──────── Data shown

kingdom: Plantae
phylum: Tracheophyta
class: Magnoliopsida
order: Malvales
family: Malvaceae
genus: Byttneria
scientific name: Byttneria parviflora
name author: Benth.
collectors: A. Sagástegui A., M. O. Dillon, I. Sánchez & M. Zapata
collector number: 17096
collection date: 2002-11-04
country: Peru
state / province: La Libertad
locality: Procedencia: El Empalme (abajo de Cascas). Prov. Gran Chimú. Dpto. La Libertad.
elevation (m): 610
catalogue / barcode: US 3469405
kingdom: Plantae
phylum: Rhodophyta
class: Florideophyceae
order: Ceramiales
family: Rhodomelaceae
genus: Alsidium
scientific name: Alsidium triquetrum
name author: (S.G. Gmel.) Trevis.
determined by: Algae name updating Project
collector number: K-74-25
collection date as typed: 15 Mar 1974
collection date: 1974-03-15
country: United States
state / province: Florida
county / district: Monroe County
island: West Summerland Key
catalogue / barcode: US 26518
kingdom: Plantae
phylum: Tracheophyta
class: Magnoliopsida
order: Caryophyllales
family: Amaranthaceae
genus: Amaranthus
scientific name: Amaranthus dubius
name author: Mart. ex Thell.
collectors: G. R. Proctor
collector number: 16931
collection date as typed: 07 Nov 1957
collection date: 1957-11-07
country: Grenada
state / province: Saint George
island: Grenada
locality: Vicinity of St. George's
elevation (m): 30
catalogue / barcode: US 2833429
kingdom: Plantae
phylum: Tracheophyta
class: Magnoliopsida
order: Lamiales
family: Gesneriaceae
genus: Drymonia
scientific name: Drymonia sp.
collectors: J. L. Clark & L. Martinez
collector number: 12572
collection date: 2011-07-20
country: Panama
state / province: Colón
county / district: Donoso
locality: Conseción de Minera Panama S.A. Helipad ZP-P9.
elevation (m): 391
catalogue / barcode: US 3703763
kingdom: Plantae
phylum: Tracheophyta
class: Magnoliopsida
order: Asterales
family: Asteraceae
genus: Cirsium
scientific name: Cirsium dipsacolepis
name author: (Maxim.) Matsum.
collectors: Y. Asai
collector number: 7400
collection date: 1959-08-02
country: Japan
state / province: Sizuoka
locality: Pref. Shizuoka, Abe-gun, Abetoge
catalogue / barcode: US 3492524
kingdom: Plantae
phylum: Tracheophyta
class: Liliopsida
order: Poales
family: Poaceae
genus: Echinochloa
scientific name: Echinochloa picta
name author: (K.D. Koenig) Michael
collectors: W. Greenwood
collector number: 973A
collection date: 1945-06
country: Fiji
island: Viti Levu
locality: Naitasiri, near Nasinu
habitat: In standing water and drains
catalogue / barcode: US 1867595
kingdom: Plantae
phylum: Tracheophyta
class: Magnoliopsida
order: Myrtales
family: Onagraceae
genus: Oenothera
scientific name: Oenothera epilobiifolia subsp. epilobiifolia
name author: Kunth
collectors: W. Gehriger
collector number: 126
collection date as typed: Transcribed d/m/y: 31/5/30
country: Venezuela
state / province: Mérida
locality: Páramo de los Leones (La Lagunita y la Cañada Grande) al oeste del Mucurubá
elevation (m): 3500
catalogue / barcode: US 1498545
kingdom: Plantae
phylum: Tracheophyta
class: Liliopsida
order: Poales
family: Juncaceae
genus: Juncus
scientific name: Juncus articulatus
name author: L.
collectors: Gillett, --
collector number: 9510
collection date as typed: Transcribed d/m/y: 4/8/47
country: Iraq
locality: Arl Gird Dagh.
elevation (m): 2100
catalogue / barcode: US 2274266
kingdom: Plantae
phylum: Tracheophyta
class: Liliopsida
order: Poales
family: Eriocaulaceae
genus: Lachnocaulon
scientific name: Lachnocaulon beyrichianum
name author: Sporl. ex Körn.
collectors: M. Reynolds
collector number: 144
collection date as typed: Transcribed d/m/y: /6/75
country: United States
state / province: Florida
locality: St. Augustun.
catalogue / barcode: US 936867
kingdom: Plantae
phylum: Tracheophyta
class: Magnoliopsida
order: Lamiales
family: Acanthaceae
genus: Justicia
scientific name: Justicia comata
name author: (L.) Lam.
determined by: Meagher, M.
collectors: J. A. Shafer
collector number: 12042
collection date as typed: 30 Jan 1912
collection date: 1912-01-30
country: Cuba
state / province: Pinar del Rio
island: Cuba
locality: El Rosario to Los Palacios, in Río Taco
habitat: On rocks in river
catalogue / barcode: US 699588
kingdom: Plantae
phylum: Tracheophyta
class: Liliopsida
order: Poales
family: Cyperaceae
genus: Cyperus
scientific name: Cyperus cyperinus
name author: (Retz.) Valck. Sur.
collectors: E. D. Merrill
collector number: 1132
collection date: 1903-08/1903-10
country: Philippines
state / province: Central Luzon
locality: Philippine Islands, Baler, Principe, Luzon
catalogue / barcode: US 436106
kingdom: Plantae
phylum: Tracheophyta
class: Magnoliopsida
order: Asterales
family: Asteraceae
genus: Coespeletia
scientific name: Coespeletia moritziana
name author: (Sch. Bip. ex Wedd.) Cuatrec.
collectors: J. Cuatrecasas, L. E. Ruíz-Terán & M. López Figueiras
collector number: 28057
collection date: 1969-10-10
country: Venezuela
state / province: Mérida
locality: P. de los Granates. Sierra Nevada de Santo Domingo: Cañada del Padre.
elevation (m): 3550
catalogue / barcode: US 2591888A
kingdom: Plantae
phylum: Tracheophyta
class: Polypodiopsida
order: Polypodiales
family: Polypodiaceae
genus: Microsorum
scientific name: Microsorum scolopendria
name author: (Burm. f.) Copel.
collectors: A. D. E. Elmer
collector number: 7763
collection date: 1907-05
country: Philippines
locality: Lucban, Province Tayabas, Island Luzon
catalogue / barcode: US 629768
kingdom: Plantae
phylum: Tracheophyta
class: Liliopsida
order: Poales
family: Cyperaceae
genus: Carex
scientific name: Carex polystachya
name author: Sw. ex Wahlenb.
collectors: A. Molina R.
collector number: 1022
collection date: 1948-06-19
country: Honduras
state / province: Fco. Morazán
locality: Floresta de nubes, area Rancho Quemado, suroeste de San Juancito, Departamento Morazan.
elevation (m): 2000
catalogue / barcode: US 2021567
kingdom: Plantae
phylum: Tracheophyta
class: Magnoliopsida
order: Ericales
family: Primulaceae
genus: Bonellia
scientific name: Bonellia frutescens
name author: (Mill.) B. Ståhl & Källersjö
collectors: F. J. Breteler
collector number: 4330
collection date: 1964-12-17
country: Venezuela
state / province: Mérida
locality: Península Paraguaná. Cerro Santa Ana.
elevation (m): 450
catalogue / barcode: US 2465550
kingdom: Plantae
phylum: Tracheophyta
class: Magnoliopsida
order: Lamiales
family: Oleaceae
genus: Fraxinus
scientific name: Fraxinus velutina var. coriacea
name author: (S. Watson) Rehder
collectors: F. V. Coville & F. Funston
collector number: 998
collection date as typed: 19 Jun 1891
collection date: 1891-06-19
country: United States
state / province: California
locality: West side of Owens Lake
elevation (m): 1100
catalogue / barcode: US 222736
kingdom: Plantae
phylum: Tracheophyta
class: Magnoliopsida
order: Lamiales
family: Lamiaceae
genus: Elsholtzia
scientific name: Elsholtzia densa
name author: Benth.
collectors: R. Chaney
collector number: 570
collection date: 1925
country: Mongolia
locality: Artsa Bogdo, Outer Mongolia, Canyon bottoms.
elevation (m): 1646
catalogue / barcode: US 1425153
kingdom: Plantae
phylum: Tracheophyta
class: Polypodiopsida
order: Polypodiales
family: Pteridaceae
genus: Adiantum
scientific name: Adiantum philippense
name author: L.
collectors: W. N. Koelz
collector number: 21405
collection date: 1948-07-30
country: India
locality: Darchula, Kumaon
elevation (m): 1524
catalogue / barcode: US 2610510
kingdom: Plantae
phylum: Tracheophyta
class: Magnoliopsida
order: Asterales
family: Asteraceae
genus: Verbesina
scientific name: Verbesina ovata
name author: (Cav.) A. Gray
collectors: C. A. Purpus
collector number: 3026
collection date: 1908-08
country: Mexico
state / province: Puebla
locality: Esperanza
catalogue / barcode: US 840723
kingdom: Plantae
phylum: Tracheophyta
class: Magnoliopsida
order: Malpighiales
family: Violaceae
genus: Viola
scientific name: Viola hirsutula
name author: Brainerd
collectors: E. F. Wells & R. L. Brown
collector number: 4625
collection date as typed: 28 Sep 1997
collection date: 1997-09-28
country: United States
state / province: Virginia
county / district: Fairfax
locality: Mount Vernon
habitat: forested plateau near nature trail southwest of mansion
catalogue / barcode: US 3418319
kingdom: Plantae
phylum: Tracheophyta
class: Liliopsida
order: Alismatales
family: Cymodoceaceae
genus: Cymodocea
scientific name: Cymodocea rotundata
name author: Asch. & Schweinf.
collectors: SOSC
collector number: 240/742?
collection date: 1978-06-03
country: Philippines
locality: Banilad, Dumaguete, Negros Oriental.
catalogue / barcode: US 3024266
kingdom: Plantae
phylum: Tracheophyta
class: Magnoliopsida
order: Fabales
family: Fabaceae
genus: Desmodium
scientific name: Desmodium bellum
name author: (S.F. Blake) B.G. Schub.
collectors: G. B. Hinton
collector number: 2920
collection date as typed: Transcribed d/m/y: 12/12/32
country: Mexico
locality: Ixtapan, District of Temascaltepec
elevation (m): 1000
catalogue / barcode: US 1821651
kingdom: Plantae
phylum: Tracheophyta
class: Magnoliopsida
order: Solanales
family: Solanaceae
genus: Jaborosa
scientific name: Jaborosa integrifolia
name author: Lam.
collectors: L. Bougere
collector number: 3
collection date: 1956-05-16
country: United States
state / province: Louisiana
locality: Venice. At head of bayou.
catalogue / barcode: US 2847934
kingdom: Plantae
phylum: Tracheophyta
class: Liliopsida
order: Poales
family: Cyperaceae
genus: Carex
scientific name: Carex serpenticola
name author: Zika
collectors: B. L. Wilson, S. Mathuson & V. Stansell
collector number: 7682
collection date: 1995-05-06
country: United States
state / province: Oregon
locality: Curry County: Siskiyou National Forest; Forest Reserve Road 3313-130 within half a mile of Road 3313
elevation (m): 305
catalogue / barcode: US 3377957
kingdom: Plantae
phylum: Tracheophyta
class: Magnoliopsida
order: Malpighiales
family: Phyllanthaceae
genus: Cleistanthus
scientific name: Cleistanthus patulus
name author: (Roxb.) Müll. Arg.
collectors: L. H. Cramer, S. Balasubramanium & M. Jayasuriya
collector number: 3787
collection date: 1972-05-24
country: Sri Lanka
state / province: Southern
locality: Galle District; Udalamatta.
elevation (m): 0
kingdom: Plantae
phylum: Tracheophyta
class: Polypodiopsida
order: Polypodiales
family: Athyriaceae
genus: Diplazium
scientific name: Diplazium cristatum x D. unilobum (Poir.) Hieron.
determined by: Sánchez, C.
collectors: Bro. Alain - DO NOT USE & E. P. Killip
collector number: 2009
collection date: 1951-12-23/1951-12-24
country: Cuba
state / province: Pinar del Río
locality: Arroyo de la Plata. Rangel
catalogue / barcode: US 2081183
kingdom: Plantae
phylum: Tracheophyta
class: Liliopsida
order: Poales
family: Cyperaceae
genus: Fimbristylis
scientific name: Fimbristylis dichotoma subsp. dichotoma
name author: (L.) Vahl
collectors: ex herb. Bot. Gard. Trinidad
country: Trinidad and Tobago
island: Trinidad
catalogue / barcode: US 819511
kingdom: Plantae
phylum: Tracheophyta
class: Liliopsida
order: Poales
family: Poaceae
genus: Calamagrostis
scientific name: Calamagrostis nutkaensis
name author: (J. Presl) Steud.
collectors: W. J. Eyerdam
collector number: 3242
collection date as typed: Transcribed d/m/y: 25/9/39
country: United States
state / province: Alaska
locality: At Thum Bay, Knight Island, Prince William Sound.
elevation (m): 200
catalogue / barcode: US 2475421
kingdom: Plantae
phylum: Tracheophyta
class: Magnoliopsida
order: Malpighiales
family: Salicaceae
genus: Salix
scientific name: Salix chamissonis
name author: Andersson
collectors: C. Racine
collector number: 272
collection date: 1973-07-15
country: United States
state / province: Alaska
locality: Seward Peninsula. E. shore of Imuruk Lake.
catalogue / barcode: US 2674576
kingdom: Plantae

────────────────

Objective :: Give only the count of lines in the rows above that contain the string "typed", where case matters.

Full output :: 10